[start of Listed records]
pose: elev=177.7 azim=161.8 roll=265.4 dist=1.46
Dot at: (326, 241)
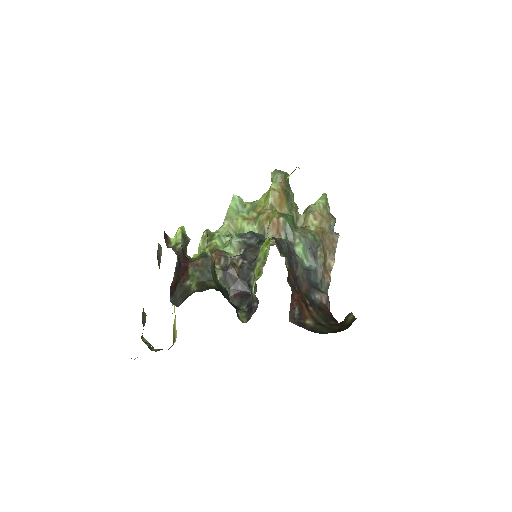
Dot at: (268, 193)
[end of Listed records]
[start of Listed records]
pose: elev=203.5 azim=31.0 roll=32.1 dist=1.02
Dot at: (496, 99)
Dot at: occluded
[end of Listed records]
[start of Listed records]
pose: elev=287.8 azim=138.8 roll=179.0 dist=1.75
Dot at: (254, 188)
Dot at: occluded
[end of Listed records]
Count the lines of the material above that contain the string "roll". Give only the number.

3